**To-do item**
Reproduce every row below word for word, dropping the pictures and keeping only the text.

**Extracted information**
Segment Open

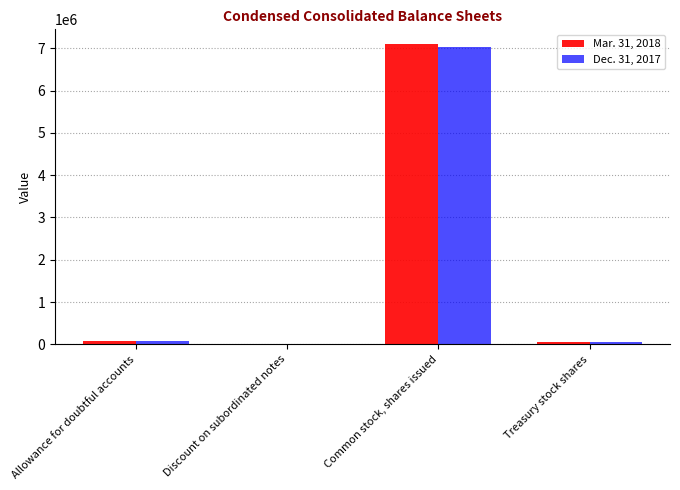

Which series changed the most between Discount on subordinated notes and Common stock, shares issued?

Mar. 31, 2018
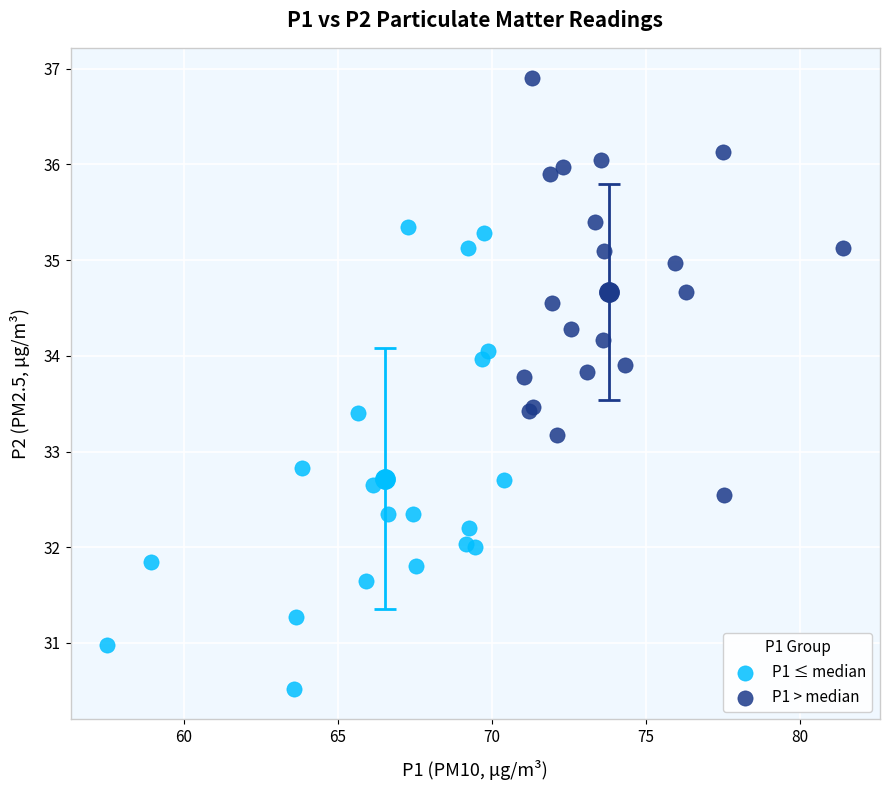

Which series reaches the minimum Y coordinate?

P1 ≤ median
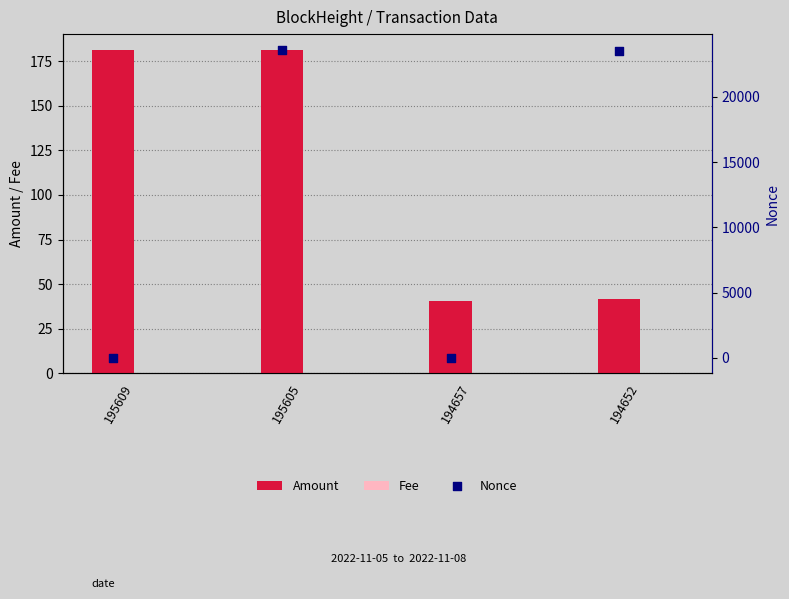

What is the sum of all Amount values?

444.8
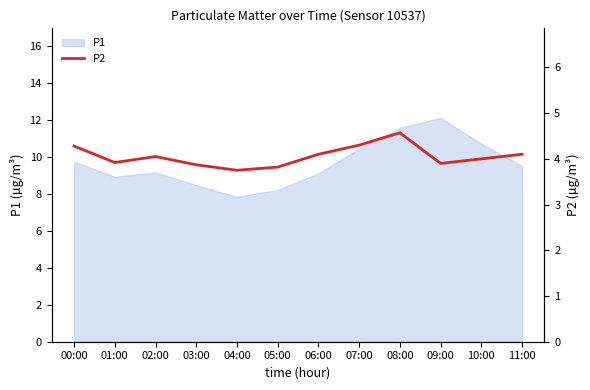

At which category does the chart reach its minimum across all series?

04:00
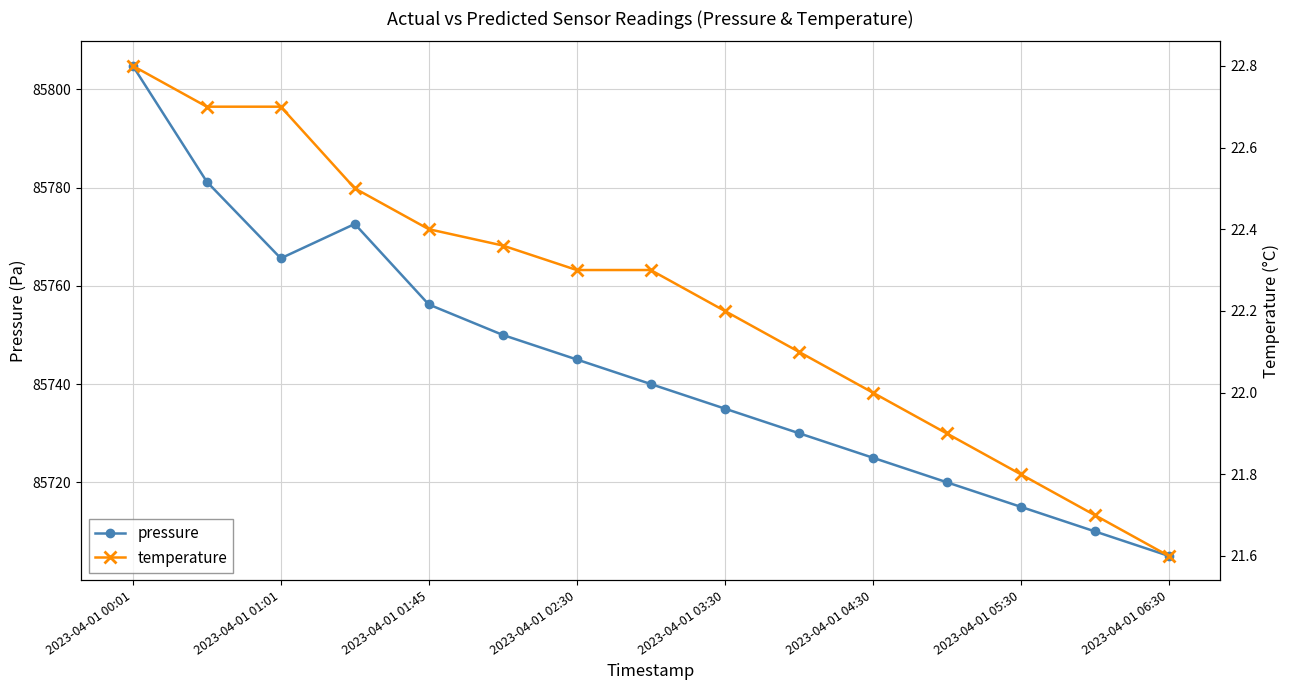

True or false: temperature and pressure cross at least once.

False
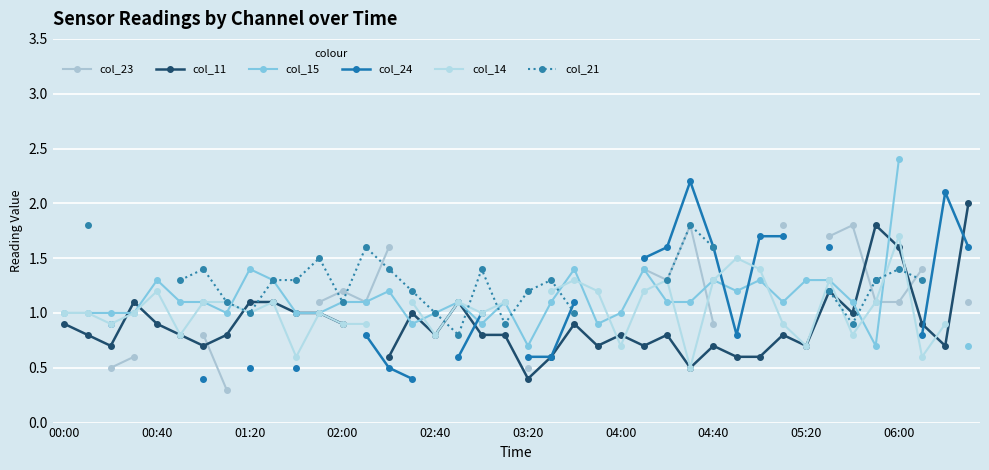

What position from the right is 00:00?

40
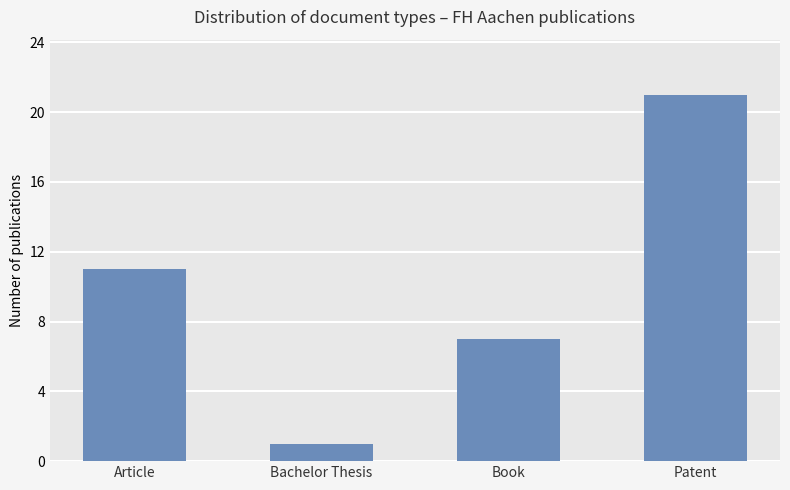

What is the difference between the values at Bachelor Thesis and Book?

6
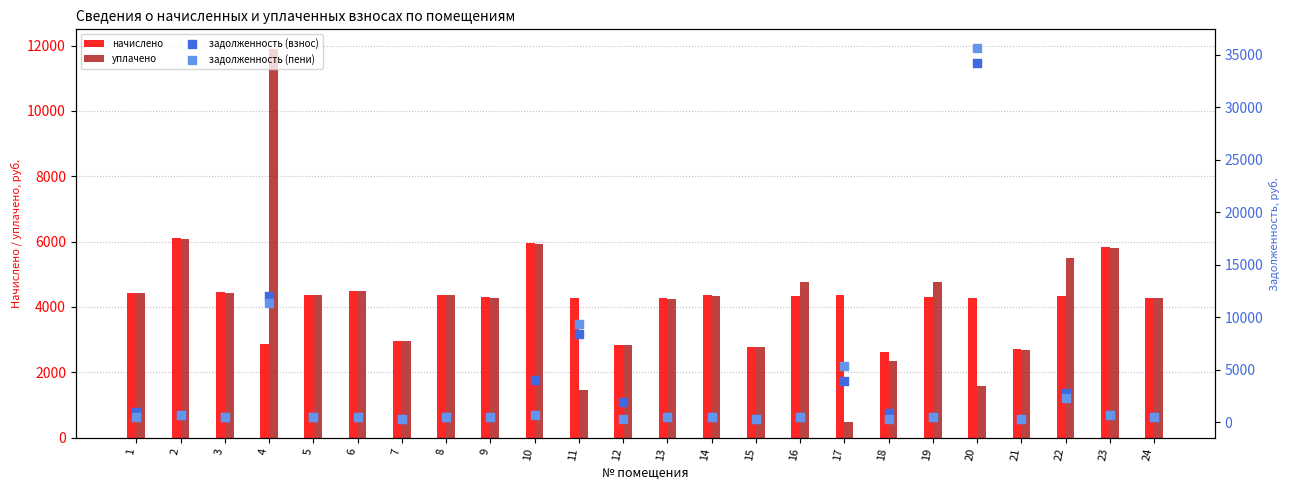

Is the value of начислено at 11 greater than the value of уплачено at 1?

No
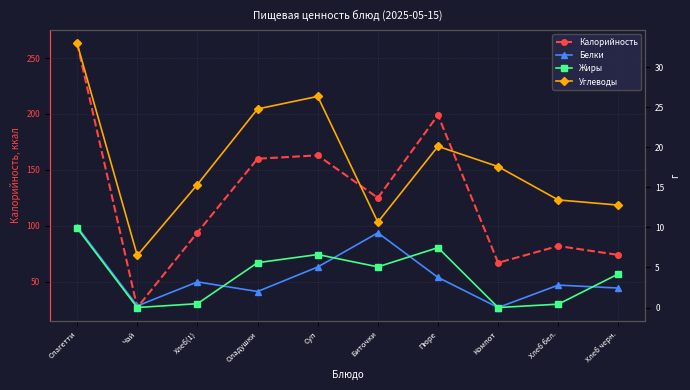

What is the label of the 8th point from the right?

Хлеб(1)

Segment Closed

**Exercise output**
Which series changed the most between Discount on subordinated notes and Common stock, shares issued?

Mar. 31, 2018

Which series reaches the minimum Y coordinate?

P1 ≤ median

What is the sum of all Amount values?

444.8

At which category does the chart reach its minimum across all series?

04:00

True or false: temperature and pressure cross at least once.

False

What position from the right is 00:00?

40

What is the difference between the values at Bachelor Thesis and Book?

6

Is the value of начислено at 11 greater than the value of уплачено at 1?

No

What is the label of the 8th point from the right?

Хлеб(1)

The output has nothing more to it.